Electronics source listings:
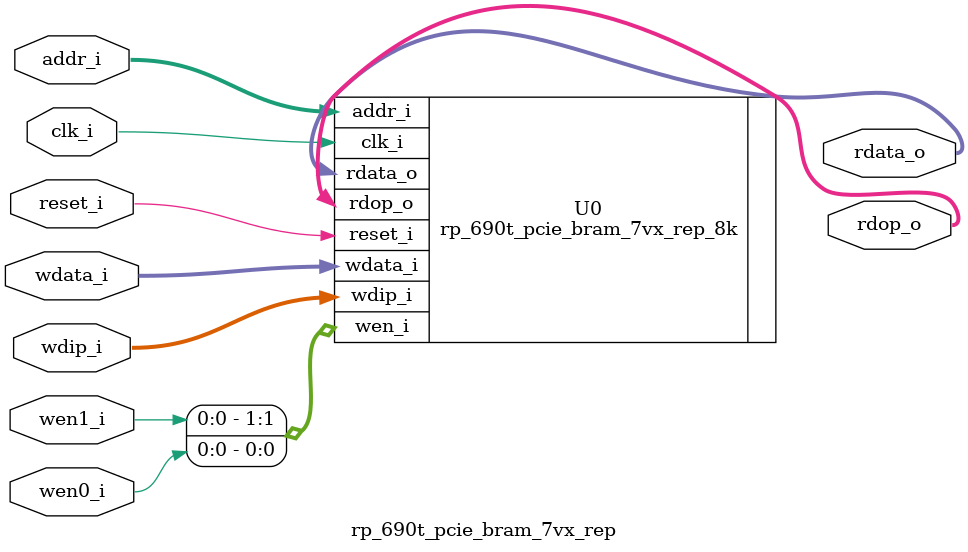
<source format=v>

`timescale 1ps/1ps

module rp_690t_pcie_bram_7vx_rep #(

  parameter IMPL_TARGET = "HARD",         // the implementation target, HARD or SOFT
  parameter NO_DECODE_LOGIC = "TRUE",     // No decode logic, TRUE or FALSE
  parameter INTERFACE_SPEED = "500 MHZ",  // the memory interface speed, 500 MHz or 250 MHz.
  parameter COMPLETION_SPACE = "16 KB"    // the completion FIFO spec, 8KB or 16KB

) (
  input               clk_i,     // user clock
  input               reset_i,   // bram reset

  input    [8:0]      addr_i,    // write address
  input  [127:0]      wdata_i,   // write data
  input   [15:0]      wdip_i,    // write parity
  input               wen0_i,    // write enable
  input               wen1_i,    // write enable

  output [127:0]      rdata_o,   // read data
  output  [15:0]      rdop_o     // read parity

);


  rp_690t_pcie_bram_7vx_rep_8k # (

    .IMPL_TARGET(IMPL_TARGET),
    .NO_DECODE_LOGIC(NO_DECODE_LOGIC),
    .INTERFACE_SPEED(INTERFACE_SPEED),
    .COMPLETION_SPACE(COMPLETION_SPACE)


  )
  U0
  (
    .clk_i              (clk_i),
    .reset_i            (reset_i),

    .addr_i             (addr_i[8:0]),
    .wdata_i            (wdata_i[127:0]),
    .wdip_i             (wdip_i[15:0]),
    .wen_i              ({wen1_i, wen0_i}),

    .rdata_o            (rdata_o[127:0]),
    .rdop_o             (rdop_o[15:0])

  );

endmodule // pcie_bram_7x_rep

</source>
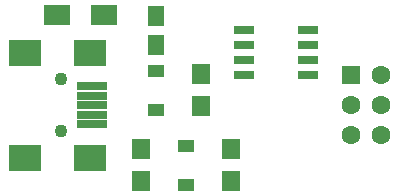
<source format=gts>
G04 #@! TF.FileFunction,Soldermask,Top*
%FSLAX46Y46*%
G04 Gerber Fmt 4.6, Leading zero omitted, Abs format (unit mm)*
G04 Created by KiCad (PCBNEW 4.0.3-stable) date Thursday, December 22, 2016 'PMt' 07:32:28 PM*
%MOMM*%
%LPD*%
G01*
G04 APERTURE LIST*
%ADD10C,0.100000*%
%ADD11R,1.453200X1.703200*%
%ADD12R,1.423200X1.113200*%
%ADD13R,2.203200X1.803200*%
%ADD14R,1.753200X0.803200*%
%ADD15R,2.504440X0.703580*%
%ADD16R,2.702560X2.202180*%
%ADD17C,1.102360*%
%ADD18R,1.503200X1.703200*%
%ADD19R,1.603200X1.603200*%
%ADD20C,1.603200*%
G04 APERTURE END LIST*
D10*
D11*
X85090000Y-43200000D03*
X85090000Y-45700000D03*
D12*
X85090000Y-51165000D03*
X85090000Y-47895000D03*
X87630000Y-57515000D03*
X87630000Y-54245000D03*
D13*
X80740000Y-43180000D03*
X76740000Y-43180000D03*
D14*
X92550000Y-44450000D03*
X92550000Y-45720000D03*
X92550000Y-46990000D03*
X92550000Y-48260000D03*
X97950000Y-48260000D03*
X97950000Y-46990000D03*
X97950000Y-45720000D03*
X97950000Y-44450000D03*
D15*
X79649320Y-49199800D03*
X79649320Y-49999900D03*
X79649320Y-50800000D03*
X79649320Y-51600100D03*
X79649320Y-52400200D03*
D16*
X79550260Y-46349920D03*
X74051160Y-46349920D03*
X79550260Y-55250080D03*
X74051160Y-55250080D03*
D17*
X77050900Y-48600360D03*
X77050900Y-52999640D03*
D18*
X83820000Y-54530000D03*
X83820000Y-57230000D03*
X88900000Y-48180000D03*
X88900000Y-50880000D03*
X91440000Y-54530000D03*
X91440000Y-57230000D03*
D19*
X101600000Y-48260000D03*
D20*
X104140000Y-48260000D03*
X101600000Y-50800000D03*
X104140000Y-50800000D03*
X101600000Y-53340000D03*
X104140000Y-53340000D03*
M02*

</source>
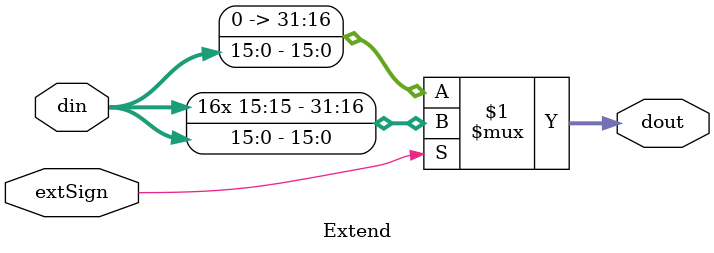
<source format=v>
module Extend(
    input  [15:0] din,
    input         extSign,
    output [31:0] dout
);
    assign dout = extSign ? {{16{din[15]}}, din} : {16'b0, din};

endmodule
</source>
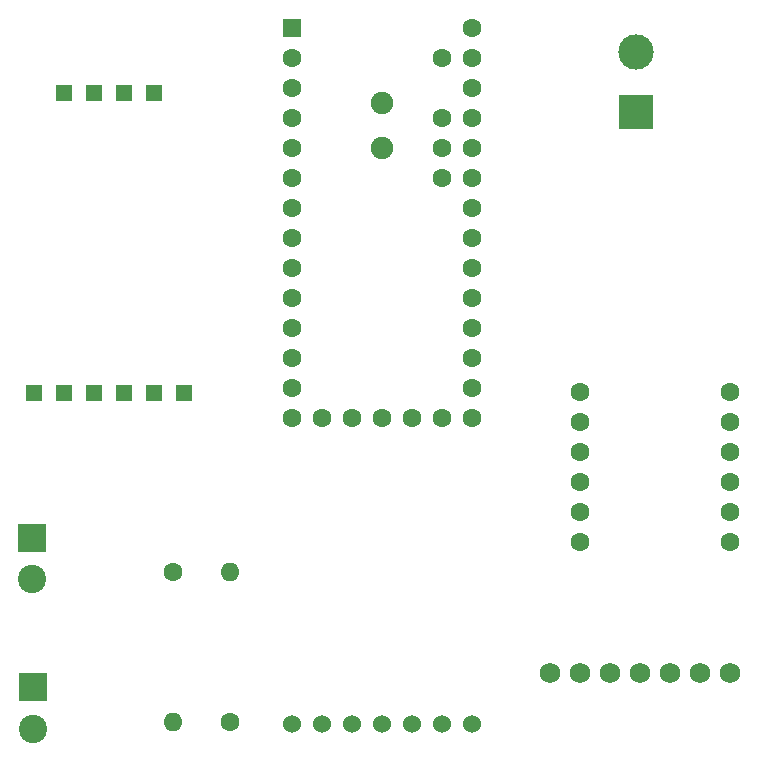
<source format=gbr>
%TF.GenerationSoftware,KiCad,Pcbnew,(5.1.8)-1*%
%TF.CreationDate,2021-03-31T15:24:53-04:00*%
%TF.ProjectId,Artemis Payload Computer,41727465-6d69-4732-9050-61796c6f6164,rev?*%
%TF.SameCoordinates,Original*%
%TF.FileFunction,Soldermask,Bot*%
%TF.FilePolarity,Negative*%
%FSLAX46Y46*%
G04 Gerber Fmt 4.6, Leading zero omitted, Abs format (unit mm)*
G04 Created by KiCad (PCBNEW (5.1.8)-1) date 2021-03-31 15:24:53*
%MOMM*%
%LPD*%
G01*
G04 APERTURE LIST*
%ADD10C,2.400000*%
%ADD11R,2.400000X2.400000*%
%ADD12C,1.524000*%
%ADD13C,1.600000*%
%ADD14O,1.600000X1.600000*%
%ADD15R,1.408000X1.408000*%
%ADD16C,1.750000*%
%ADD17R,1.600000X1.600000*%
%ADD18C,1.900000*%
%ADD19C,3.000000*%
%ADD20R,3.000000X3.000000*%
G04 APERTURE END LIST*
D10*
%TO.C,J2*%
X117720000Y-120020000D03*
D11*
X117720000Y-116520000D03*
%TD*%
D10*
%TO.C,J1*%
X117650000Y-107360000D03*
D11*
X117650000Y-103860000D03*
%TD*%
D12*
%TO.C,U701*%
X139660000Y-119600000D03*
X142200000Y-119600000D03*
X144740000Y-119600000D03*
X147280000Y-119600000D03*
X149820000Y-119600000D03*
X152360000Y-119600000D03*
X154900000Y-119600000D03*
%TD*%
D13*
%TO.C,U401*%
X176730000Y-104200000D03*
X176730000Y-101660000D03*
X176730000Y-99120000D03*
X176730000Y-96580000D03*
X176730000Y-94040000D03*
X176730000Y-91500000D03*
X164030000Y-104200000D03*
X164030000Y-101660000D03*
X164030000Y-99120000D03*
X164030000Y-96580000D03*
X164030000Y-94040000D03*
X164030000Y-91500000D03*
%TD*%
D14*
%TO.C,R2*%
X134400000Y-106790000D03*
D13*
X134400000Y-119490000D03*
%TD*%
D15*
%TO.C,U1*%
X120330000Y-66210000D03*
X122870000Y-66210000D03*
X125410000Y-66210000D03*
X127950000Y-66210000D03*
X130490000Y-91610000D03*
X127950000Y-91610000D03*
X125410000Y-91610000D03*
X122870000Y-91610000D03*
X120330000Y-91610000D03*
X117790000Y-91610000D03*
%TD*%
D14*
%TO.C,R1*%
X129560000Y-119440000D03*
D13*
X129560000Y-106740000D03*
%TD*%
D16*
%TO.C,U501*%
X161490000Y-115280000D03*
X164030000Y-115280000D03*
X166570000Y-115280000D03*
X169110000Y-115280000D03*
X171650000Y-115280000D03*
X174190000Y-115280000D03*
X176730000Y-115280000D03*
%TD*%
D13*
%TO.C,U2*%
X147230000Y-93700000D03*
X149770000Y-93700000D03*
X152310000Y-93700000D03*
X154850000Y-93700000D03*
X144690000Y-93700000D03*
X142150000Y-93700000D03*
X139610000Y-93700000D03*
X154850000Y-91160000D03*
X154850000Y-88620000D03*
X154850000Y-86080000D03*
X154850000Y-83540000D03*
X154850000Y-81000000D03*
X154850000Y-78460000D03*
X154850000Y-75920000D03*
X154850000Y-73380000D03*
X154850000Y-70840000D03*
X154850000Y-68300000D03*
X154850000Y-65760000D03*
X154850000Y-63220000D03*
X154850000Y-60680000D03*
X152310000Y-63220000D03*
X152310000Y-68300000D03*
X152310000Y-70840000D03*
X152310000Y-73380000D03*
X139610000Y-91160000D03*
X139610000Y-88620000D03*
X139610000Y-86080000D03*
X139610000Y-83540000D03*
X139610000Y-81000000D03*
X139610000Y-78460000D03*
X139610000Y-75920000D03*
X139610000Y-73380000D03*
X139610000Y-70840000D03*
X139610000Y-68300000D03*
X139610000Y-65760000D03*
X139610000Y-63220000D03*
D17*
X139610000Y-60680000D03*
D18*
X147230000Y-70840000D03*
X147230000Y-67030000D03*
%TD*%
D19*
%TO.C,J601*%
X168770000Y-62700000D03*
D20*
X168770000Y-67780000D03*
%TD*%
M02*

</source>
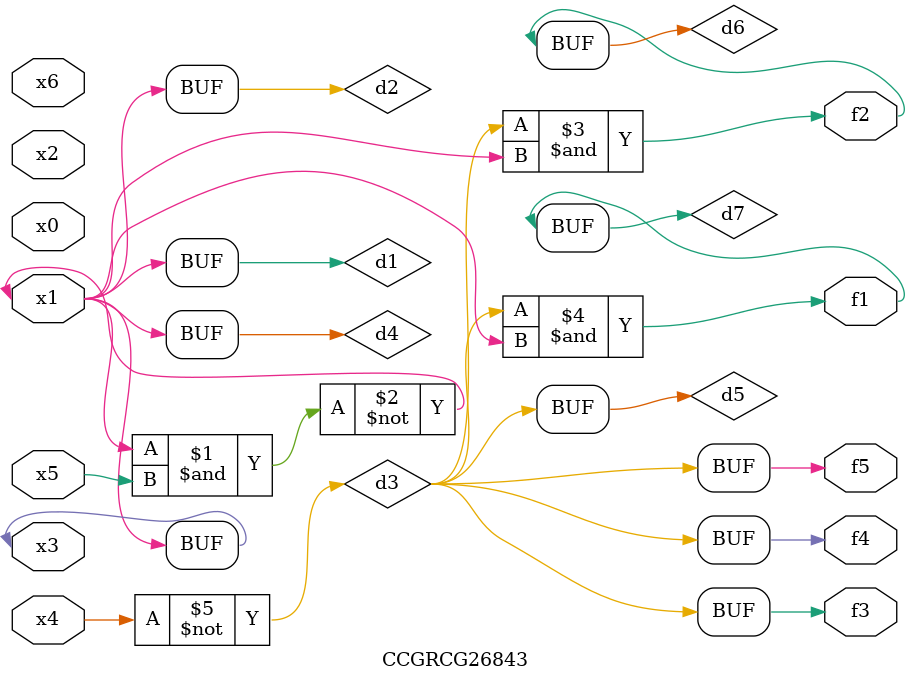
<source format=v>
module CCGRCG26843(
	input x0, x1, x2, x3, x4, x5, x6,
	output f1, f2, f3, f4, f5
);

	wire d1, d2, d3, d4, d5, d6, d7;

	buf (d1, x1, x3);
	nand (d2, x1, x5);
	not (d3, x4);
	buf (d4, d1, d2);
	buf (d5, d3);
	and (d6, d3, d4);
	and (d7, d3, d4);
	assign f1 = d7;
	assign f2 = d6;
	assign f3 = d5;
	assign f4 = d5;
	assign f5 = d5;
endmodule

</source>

Your task:
In the data above, find the line with "X169110000Y-115280000D03*" and the line with "X154850000Y-75920000D03*". Retype both, plus every line between them, exactly.

Worked solution:
X169110000Y-115280000D03*
X171650000Y-115280000D03*
X174190000Y-115280000D03*
X176730000Y-115280000D03*
%TD*%
D13*
%TO.C,U2*%
X147230000Y-93700000D03*
X149770000Y-93700000D03*
X152310000Y-93700000D03*
X154850000Y-93700000D03*
X144690000Y-93700000D03*
X142150000Y-93700000D03*
X139610000Y-93700000D03*
X154850000Y-91160000D03*
X154850000Y-88620000D03*
X154850000Y-86080000D03*
X154850000Y-83540000D03*
X154850000Y-81000000D03*
X154850000Y-78460000D03*
X154850000Y-75920000D03*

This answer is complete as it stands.